- _EXERCISE TEXT_
%%
15 Andromedae, abbreviated 15 And, is a single, variable star in the northern constellation of Andromeda. 15 Andromedae is the Flamsteed designation, while its variable star designation is V340 And. Its apparent visual magnitude is 5.55, which indicates it is faintly visible to the naked eye. Its estimated distance from the Earth is 250 light years, and it is moving further away with a heliocentric radial velocity of 13 km/s.

Rufener and Bartholdi (1982) included the star (under the name HD 221756) in their list of 333 variable, microvariable and suspected variable stars, based on multicolor photometry performed at several observatories in the 1960s and 1970s. However they were unable to conclusively demonstrate that the star's brightness varied. Proof of variability, along with a light curve and period estimate of 63 minutes, was published by Paunzen and Handler in 1996. The star was given its variable star designation, V340 Andromedae, in 1997.
%%
- _YOUR TASK_
Copy word for word everything in the 15 Andromedae text from "Rufener and Bartholdi" down to "Andromedae, in 1997.".

- _INFORMATION GIVEN_
%%
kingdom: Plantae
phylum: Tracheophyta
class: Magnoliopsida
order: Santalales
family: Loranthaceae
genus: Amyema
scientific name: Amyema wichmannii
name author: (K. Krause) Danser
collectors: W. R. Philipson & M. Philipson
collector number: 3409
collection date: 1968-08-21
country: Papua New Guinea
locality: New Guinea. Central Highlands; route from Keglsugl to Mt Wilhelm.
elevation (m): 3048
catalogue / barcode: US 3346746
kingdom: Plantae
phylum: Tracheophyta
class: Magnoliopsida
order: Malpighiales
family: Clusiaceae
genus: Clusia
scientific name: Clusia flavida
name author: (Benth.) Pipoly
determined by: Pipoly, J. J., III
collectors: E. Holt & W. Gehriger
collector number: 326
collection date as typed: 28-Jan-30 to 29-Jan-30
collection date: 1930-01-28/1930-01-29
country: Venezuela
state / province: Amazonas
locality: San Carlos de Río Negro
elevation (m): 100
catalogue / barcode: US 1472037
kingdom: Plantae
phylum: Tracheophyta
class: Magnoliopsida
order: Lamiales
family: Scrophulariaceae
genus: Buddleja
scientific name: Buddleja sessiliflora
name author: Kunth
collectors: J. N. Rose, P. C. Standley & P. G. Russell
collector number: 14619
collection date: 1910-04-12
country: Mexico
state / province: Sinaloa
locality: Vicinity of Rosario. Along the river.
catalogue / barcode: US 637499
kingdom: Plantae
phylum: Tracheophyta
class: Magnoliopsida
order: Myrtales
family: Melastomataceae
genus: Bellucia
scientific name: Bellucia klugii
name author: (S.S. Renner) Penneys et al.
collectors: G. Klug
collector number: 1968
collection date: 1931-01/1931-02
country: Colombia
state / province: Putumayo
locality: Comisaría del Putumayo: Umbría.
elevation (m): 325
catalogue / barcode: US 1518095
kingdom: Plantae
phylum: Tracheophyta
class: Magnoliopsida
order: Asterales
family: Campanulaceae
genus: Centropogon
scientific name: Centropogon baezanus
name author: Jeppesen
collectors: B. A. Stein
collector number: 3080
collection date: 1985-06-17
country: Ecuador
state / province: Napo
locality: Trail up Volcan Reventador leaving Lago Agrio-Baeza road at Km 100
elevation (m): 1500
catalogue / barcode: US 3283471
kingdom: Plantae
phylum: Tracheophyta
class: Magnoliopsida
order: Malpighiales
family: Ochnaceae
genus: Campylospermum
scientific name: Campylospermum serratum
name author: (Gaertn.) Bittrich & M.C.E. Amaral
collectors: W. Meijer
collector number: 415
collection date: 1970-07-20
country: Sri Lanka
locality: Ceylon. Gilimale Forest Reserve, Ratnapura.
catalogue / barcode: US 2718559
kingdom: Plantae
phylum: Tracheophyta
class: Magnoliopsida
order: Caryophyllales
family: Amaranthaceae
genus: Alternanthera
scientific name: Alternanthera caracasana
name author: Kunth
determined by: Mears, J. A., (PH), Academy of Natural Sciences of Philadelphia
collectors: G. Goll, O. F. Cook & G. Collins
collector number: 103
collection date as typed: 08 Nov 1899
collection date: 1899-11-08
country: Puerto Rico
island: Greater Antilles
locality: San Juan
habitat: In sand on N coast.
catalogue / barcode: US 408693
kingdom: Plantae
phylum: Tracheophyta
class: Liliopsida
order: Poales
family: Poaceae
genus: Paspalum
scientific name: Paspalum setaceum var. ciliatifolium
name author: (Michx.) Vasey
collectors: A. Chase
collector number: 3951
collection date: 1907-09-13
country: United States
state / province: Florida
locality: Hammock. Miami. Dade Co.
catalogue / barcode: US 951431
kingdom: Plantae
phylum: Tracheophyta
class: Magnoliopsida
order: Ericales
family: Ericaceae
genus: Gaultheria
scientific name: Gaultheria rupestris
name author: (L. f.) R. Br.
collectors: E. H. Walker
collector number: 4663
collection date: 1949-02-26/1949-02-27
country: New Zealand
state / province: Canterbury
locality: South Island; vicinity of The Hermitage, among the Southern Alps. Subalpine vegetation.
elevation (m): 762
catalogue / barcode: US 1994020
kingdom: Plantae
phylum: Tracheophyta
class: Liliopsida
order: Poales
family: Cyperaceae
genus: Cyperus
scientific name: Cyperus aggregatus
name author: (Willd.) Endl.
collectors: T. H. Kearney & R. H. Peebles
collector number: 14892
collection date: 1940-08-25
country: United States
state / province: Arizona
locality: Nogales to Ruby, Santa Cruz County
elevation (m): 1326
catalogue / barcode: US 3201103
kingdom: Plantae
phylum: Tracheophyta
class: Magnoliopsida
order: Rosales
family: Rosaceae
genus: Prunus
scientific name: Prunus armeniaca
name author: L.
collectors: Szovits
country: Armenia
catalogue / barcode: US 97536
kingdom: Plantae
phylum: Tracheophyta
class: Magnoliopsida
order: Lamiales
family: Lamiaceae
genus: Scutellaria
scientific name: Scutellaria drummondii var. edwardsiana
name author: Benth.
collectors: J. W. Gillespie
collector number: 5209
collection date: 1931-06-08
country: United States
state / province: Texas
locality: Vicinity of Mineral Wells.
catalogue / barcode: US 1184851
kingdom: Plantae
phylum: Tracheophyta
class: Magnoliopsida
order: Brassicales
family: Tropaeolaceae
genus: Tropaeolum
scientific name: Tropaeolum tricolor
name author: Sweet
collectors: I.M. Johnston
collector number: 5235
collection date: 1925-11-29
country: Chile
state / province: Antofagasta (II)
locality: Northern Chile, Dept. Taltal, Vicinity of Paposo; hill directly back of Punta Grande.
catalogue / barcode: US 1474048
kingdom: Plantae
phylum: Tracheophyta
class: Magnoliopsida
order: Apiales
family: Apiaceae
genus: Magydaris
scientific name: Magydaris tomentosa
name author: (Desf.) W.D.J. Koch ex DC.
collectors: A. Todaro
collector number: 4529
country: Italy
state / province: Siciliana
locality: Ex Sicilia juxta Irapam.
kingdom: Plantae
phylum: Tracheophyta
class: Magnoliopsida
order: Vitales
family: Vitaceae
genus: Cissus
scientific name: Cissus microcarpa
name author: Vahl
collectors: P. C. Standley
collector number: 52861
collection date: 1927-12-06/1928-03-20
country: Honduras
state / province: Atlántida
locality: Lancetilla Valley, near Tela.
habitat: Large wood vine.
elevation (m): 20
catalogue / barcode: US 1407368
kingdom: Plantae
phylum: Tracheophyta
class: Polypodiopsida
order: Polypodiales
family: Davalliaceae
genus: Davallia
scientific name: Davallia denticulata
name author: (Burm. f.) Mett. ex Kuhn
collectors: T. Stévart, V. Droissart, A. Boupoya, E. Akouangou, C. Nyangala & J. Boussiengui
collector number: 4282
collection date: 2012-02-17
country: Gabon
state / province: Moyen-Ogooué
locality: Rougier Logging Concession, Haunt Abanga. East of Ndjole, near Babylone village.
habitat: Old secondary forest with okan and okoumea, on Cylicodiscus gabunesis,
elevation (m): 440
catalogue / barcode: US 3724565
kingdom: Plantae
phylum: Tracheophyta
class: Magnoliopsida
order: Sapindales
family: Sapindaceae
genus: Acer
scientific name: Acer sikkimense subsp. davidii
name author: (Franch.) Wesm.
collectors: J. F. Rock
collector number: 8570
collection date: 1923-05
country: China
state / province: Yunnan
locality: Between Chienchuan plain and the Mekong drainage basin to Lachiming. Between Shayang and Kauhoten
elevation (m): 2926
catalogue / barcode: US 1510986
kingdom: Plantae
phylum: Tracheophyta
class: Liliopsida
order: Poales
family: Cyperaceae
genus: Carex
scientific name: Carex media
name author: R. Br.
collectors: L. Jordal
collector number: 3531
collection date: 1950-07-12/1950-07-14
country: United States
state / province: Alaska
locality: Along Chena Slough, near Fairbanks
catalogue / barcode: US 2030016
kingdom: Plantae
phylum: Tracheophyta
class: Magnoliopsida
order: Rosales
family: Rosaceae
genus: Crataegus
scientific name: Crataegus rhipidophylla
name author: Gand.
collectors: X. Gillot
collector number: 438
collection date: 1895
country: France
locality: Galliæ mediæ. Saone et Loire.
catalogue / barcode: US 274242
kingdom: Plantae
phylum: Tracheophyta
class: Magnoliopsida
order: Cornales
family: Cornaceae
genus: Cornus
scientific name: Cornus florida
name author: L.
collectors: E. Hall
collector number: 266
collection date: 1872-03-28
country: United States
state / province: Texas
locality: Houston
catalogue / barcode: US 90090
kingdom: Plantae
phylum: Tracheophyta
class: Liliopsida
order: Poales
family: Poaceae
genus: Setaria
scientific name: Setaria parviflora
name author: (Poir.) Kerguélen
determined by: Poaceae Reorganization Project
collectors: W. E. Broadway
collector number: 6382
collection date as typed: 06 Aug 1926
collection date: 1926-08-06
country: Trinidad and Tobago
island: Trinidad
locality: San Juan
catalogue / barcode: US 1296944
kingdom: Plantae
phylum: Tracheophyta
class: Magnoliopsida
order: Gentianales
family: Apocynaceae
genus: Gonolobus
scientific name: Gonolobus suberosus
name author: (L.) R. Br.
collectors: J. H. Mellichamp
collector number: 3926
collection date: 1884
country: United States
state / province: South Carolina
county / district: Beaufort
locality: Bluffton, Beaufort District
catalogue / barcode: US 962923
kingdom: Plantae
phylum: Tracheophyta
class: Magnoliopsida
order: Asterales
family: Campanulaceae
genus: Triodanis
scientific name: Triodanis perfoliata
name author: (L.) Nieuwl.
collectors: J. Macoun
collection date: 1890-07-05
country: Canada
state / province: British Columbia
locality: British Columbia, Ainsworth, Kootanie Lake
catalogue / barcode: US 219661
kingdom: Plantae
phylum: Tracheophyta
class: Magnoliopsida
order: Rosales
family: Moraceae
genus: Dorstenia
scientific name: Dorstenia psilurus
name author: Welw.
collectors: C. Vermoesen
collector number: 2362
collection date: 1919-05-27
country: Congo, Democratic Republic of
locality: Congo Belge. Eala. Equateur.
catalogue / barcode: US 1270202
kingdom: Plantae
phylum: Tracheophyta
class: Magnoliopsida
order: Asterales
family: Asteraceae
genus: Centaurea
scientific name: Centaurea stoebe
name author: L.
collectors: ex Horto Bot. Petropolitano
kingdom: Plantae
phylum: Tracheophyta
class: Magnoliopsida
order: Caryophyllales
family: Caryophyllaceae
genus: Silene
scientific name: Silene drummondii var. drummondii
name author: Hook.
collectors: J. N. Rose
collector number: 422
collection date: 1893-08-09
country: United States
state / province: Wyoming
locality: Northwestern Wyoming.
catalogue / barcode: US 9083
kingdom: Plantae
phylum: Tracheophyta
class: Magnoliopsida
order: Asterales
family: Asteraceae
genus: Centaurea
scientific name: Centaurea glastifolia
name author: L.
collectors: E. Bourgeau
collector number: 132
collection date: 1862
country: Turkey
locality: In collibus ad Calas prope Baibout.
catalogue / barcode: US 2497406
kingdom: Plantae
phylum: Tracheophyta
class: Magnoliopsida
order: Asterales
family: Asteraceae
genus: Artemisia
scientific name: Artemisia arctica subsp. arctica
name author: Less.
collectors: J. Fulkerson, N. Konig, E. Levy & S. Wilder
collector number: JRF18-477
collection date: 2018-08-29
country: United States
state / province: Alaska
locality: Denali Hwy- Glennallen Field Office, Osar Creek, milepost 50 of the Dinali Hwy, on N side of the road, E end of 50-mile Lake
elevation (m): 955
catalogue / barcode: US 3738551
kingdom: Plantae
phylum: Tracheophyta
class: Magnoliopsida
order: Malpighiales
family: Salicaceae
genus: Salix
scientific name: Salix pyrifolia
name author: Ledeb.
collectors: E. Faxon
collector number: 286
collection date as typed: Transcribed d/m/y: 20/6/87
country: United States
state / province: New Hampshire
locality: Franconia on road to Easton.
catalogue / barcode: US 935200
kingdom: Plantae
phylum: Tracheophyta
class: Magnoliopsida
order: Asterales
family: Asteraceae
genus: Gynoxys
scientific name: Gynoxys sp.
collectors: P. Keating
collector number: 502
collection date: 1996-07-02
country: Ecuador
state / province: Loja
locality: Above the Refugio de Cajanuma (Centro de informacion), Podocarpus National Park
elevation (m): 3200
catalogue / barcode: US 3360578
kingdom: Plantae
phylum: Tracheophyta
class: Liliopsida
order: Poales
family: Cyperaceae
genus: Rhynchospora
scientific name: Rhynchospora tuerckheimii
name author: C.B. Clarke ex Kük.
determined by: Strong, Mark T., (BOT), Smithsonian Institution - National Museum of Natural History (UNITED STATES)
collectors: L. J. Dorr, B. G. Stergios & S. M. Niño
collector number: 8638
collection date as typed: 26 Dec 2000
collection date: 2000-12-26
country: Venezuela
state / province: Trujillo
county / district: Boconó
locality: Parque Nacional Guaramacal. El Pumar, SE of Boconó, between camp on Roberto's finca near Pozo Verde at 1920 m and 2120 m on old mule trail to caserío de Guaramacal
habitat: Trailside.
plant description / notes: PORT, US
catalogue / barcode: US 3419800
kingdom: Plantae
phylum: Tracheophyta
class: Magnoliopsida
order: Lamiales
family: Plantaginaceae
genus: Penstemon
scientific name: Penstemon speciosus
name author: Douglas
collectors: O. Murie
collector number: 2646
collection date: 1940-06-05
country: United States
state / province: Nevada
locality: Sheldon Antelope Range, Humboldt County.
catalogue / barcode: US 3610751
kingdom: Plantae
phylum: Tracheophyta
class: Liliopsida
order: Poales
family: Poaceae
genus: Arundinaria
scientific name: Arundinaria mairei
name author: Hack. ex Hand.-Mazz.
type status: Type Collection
%%
- _ANSWER BOX_
Rufener and Bartholdi (1982) included the star (under the name HD 221756) in their list of 333 variable, microvariable and suspected variable stars, based on multicolor photometry performed at several observatories in the 1960s and 1970s. However they were unable to conclusively demonstrate that the star's brightness varied. Proof of variability, along with a light curve and period estimate of 63 minutes, was published by Paunzen and Handler in 1996. The star was given its variable star designation, V340 Andromedae, in 1997.